Eine Unterschrift setzt nach der Rechtsprechung einen individuellen Schriftzug voraus, der sich, ohne lesbar sein zu müssen, als Wiedergabe eines Namens darstellt und die Absicht einer vollen Unterschriftsleistung erkennen lässt. Wenn dies der Fall ist, reicht auch ein vereinfachter, von einem starken Abschleifungsprozess gekennzeichneter Namenszug für die Einhaltung der Schriftform. Etwas anderes gilt aber bei einer bloßen Namensabkürzung wie bei einem Handzeichen oder einer Paraphe. In dem hier entschiedenen Fall hatte das Gericht in einer „nahezu senkrecht verlaufenden Linie und einem kurzen wellenförmigen Auslauf“ keine Unterschrift, sondern nur eine Paraphe gesehen, das auch vor dem Hintergrund, dass der Name der unterzeichneten Prokuristin aus zwölf Buchstaben bestand und die Unterzeichnung nur eine Länge von 1,0 bis 1,5 cm aufwies. Daraus schloss das Gericht, dass selbst bei Anwendung eines großzügigen Maßstabs die Absicht einer vollen Unterschriftsleistung nicht ansatzweise erkennbar wäre. Daher erklärte das Gericht die Kündigung mangels Einhaltung der Schriftform für unwirksam.
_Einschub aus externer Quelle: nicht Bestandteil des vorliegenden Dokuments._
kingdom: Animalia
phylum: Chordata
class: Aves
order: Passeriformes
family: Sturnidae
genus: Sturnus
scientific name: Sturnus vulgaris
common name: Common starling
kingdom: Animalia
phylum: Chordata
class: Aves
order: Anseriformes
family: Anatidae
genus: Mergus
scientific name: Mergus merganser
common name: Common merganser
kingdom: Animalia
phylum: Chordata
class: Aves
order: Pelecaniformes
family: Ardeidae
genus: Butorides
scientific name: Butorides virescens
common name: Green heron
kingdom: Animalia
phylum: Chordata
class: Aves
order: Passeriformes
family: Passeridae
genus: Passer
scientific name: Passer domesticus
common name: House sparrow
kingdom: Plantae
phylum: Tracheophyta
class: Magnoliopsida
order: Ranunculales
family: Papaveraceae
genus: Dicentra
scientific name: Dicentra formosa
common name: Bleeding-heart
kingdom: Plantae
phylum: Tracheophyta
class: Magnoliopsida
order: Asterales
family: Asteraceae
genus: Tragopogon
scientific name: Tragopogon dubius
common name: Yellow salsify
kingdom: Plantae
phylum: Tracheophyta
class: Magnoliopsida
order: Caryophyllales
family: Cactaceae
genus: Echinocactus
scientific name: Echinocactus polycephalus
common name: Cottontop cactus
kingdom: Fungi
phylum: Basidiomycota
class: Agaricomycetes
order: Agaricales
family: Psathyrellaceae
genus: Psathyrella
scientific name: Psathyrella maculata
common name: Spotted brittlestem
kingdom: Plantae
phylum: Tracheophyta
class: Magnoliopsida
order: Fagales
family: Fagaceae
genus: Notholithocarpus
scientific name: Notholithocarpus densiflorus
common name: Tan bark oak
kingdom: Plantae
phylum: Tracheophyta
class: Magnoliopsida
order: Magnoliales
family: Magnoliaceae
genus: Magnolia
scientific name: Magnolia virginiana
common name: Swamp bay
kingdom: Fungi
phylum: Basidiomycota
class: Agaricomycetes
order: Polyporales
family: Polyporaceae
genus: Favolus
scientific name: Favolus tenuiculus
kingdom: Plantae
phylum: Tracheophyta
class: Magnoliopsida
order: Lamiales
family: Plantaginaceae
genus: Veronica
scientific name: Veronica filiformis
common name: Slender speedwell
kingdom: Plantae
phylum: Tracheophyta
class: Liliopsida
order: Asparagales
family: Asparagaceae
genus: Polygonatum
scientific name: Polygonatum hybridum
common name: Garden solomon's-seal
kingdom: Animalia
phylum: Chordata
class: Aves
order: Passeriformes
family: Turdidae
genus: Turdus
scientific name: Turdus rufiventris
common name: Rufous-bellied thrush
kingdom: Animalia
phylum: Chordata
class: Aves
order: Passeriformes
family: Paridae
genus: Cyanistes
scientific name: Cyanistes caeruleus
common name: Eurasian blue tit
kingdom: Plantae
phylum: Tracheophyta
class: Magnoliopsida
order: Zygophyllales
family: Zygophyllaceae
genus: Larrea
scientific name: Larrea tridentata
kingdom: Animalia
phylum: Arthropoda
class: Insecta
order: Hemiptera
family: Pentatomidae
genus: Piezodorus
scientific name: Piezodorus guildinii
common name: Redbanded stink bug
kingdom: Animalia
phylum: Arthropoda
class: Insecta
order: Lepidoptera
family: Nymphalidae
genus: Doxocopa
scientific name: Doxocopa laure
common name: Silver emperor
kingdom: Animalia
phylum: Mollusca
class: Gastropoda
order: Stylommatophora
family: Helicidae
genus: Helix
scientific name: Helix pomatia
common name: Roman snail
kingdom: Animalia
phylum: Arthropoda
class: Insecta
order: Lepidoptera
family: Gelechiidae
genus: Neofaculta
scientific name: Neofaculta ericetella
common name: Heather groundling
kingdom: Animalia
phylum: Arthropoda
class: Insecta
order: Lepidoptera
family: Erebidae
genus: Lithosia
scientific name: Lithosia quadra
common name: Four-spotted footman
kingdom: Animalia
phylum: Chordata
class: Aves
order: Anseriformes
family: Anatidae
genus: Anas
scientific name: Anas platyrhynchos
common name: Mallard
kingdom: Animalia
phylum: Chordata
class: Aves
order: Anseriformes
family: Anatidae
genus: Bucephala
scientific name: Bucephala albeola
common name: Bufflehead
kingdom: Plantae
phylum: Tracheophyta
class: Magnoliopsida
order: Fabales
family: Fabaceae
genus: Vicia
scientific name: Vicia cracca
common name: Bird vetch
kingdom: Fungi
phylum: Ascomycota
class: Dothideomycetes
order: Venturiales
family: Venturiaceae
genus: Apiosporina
Auch das LAG München hatte in seinem Urteil vom 2. April 2019, Az. 6 Sa 650/18 – bei einer Anwaltsunterschrift – die Unterschrift bemängelt und die eingelegte Berufung als unzulässig verworfen; die „Unterschrift“ des Anwalts ließe nicht drei Buchstaben erkennen und sei daher in Wirklichkeit nur eine Paraphe. Da der Anwalt zudem jeden Schriftsatz anders „unterzeichnet“ hatte, war es ihm auch nicht möglich zu argumentieren, dass die Gerichte bislang seine „Unterschrift“ als solche anerkannt hätten.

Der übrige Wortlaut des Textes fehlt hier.